CNNs for Text Classification

How can convolutional filters, which are designed to find spatial patterns, work for pattern-finding in sequences of words? This post will discuss how convolutional neural networks can be used to find general patterns in text and perform text classification. The end of this post specifically addresses training a CNN to classify the sentiment (positive or negative) of movie reviews.

Convolution then maxpooling over some sequential word embeddings.

Encoding Words

First, how do we represent text and prepare it as input into a neural network? Let’s focus on the case of classifying movie reviews, though the same techniques can be applied to articles, tweets, search queries, and so on. In the case of movie reviews, we have hundreds of text reviews. Each of which is a few, opinionated sentences long; the length varies.

Neural networks can only learn to find patterns in numerical data and so, before we feed a review into a neural network as input, we have to convert each word into a numerical value. This process is often called word encoding or tokenization. A typical encoding process is as follows:

For all of the text data—in this case, the movie reviews—we record each of the unique words that appear in that dataset and record these as the vocabulary of our model.
We encode each vocabulary word as a unique integer, called a token. Often, these tokens are assigned based on the frequency of occurrence of a word in the dataset. So, the word that appears most frequently throughout the dataset, will have the associated token: 0. For example, if the most common word was “the,” it would have the associated token value of 0. Then the next most common word will be tokenized as 1, and that process continues.
In code, this word-token association is represented in a dictionary that maps each unique word to their token, integer value:

{'the': 0, 'of': 1, 'so': 2, 'then': 3, 'you': 4, … }

There are often so many words in a given dataset that these tokens will range from the value 0 to 100,000 or so.
Finally, after assigning these tokens to individual words, we can then tokenize the entire corpus.
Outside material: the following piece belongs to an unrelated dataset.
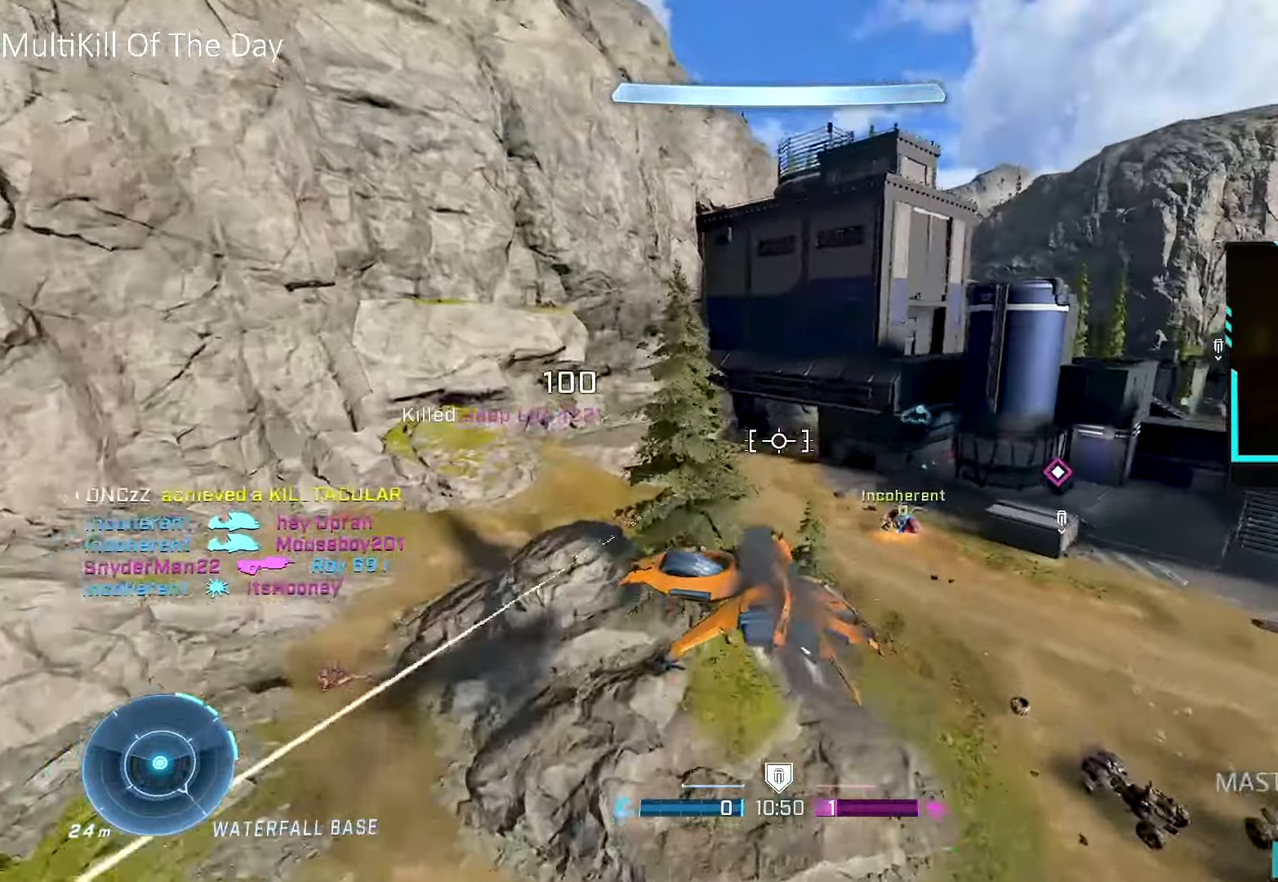
{"buttons": ["L1", "R2"], "left_stick": "up-right", "right_stick": "center", "events": [[67, "right_stick", "center"], [217, "right_stick", "left"], [267, "right_stick", "center"], [334, "L1", "down"]]}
For any document in a dataset, like a single movie review, we treat it as a list of words in a sequence. Then we use the token dictionary to convert this list of words into a list of integer values.

A dictionary that maps unique words to integer tokens.

It’s important to note that these token values do not have much conventional meaning. That is, we typically think of the value 1 being close to 2 and farther from 1000. We think of the value 10 as an average of 2 and 18, as another example. However, the word tokenized as 1 is not necessary any more similar to the word tokenized as 2 than it is with a word tokenized as 1000. Typical notions of numeric distance do not tell us anything about the relationships between individual words.

So, we have to take another encoding step; ideally, one that either gets rid of the numerical order of these tokens or one that represents the relationships between words.

One-Hot Vectors

A common encoding step is to one-hot encode each token; representing each word as a vector that has as many values in it as there are words in the vocabulary. That is, each column in a vector represents one possible word in a vocabulary. The vector is filled with 0’s except for the index at that word’s token value, say index 0 for “the”.

Examples of one-hot vectors, the has a 1 at index=0.

For large vocabularies, these vectors can get very long, and they contain all 0’s except for one value. This is considered a very sparse representation.

Word Embeddings (Word2Vec)

We often want a more dense representation. One such representation is a learned word vector, known as an embedding. Word embeddings are vectors of a specified length, typically on the order of 100, and each vector of 100 or so values, represents one word. The values in each column represent the features of a word, rather than any specific word.

Examples of shorter, word embeddings.

These embeddings are formed in an unsupervised manner by training a single-layer neural network—a Word2Vec model—on an input word and a few surrounding words in a sentence.

Examples of shorter, word embeddings.

Words that show up in similar contexts (and have similar surrounding words), such as “coffee”, “tea”, and “water” will tend to have similar vectors; vectors that point in roughly the same direction. As such, similar words can be found by calculating the cosine similarity between word vectors and you can even add and subtract word vectors to do some interesting word math. If you’d like to learn more about Word2Vec, there are some wonderful resources out there, including this explanatory code example.

These word embeddings have some really nice properties:

An embedding is a dense, vector representation of a word.
Words that have similar contexts will tend to have embeddings that point in the same direction.

Similar to how we could encode a single review as a list of tokens, we can now represent a review as a list of word embeddings. These word embeddings can be used as input to a recurrent neural network or a convolutional neural network.

In the code associated with this post, I am going to use a pre-trained Word2Vec model to create word embeddings for a dataset of movie reviews.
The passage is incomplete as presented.